One is always standing at the window. 

Forced to see the injustice amongst the thorns, 

The fires on the hills. 
And people who left whole 

Are brought home in the evening, like small change. 
Out of three or four in the room 

One is always standing at the window. 

Hair dark above his thoughts. 

Behind him, the words, wandering, without luggage, 

Hearts without provision, prophecies without water 

Big stones put there 

Standing, closed like letters 

With no addresses; and no one to receive them.

 

Quick And Bitter – Yehuda Amichai 

The end was quick and bitter. 

Slow and sweet was the time between us, 

slow and sweet were the nights 

when my hands did not touch one another in despair but in the love 

of your body which came 

between them. 
And when I entered into you 

it seemed then that great happiness 

could be measured with precision 

of sharp pain.

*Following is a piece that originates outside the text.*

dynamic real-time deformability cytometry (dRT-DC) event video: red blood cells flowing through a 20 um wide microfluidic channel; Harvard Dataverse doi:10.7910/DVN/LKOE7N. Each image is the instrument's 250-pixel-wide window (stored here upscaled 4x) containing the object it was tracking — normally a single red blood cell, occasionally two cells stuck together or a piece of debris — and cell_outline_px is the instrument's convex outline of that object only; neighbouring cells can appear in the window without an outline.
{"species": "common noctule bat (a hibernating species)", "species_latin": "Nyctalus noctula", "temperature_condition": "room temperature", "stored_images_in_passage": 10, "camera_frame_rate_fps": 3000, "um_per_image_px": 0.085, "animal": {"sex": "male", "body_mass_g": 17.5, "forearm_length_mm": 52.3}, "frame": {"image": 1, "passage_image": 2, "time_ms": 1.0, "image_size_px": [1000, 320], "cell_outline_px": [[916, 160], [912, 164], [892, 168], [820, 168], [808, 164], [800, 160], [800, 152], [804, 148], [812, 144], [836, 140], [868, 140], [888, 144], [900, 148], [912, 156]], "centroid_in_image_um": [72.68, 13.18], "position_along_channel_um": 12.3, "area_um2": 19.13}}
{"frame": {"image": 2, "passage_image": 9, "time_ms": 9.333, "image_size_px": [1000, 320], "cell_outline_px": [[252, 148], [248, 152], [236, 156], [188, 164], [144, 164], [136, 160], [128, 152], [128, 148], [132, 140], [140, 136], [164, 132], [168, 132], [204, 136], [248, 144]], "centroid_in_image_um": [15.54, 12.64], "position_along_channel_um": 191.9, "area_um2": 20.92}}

Quick and bitter. 
Slow and sweet were the nights. 

Now is bitter and grinding as sand— 

‘Let’s be sensible’ and similiar curses. 
And as we stray further from love 

we multiply the words, 

words and sentences so long and orderly. 

Had we remained together 

we could have become a silence.

Her Dream – William Butler Yeats

I dreamed as in my bed I lay, 

All night’s fathomless wisdom come, 

That I had shorn my locks away 

And laid them on Love’s lettered tomb: 

But something bore them out of sight 

In a great tumult of the air, 

And after nailed upon the night 

Berenice’s burning hair.

When You Are Old – William Butler Yeats

WHEN you are old and grey and full of sleep, 

And nodding by the fire, take down this book, 

And slowly read, and dream of the soft look 

Your eyes had once, and of their shadows deep; 

How many loved your moments of glad grace, 

And loved your beauty with love false or true, 

But one man loved the pilgrim Soul in you, 

And loved the sorrows of your changing face; 

And bending down beside the glowing bars, 

Murmur, a little sadly, how Love fled 

And paced upon the mountains overhead 

And hid his face amid a crowd of stars.